▶ **Work request**: Rewrite the records below, changing "series" to "data series" and keeping every other line unchanged. Leave the pictures out of your answer.

Plotted data images
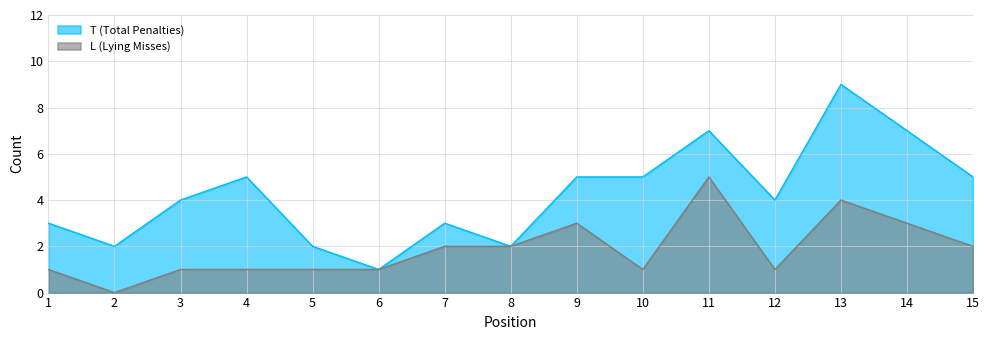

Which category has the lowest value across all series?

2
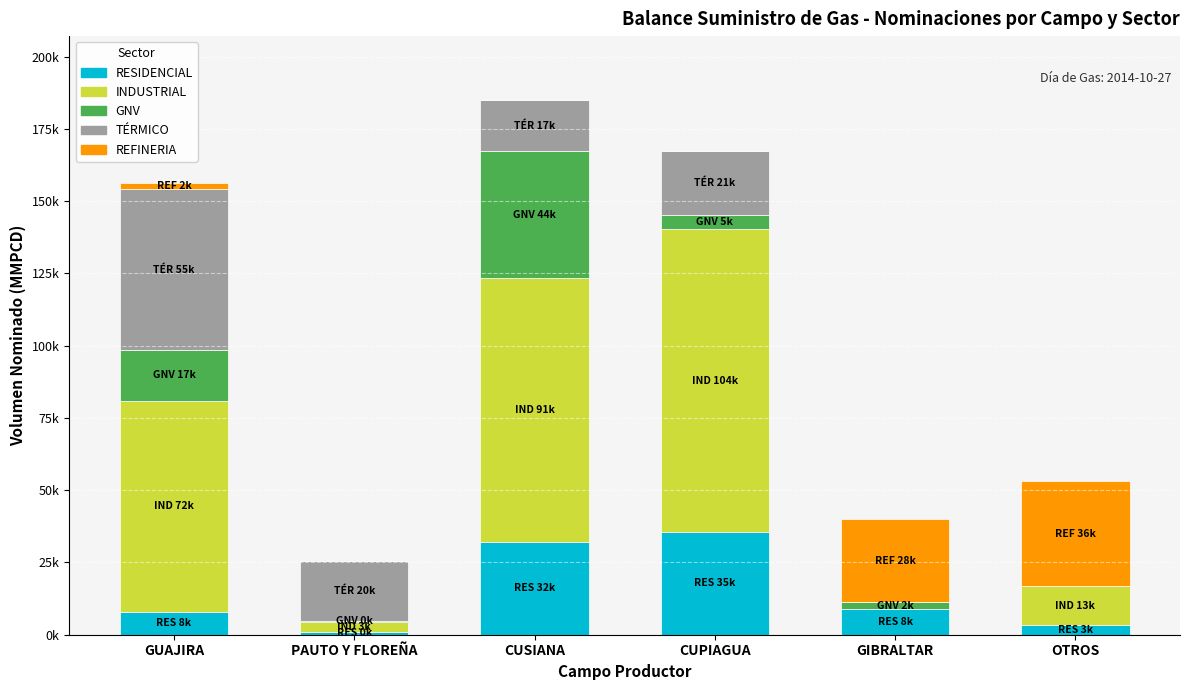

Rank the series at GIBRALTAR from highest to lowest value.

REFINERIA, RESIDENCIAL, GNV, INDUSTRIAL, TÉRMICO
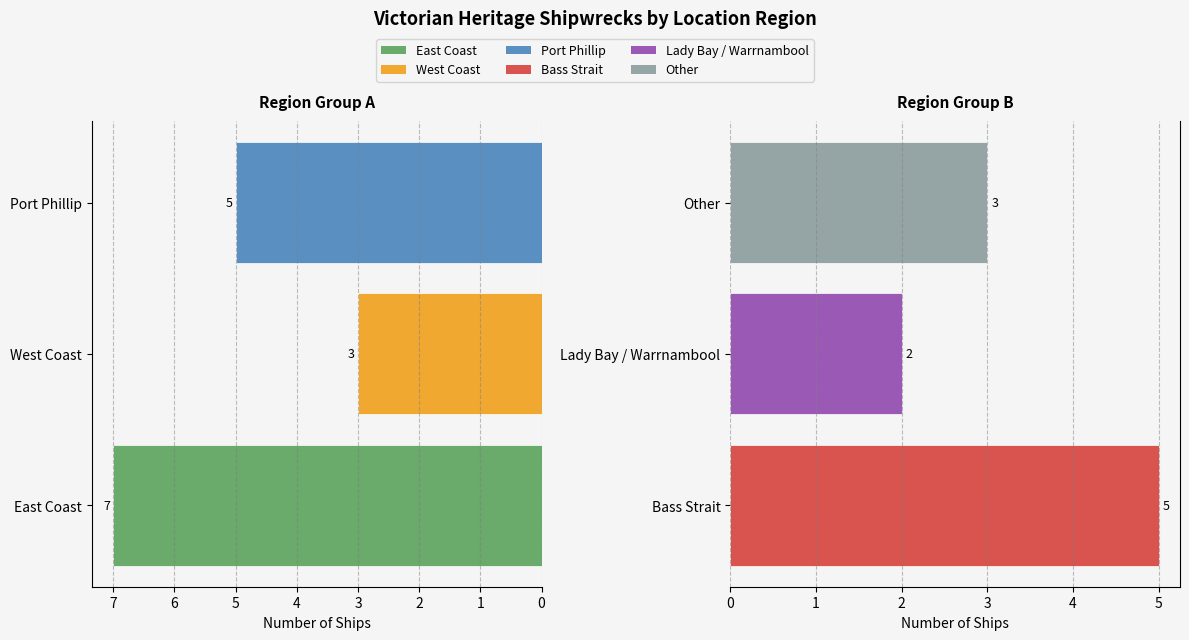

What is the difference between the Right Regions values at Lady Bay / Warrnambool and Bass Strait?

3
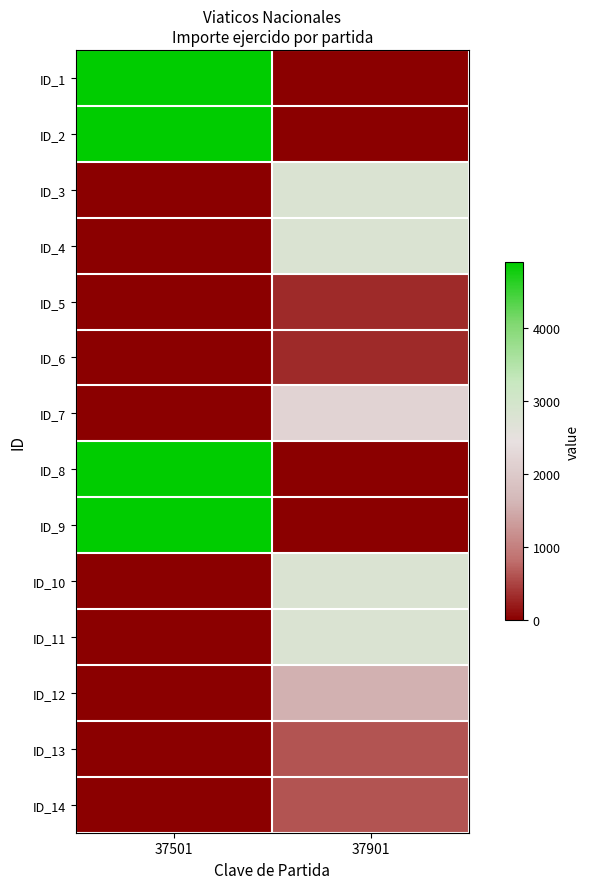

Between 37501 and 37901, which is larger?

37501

▶ **Exercise result**:
Which category has the lowest value across all data series?

2

Rank the data series at GIBRALTAR from highest to lowest value.

REFINERIA, RESIDENCIAL, GNV, INDUSTRIAL, TÉRMICO

What is the difference between the Right Regions values at Lady Bay / Warrnambool and Bass Strait?

3

Between 37501 and 37901, which is larger?

37501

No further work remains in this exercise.